Math & the Cosmos
Reviewed by Luke Janka, Humanities Preparatory Academy
July, 2002
The math components were engaging and interesting
"For students who are already friends of math, this will be a treat. For students who are adverse to math, this will disarm them and allow them to fell comfortable as they learn math in the process of learning about classical history/literature and astronomy."
Viewed as a supplement to a regular math curriculum
"It makes a terrific supplement to whatever unit the teacher is on...and would no doubt be the best part of the unit, allowing students to finally gain a practical use for math that they can see and use when they leave the classroom and look up into the sky, or flip through their history textbook, or bring with them to their English class if studying mythology."
As to its integrated format
"In addition to the material itself being engaging, fun and interesting, the program offers good active cross-curricular components: froom for writing activities to emerge, which is important in NY Schools which mandate English standards and literacy across the board.

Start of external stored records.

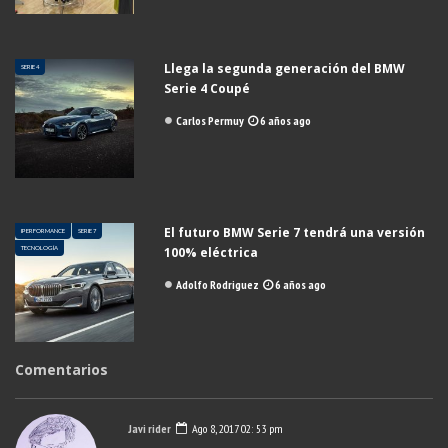
Llega la segunda generación del BMW
SERIE 4
Serie 4 Coupé
Carlos Permuy
6 años ago
El futuro BMW Serie 7 tendrá una versión
IPERFORMANCE
SERIE 7
TECNOLOGÍA
100% eléctrica
Adolfo Rodriguez
6 años ago
Comentarios
Javi rider
Ago 8, 2017 02: 53 pm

It also incorporates the use of technology, which is important, and also very engaging since the computer is fun for almost everyone, especially students."
Suggestions for making the product stronger
"As a current member of the NY City Writing Project's Advanced Writing Technology Summer Institute, allowing the students to create something using the knowledge gained from the program would be a better and more authentic way to assess whether the students are learning. Technology is at its best when it does what traditional instructional materials can't do...challenge the students to demostrate their ability to accept, think, process and create something new with that knowledge." Also, "the challenge to instructional materials technology is to stay current with new ways to deliver information so that it makes use of the latest animation to create interactive and dynamic opportunities for students to learn."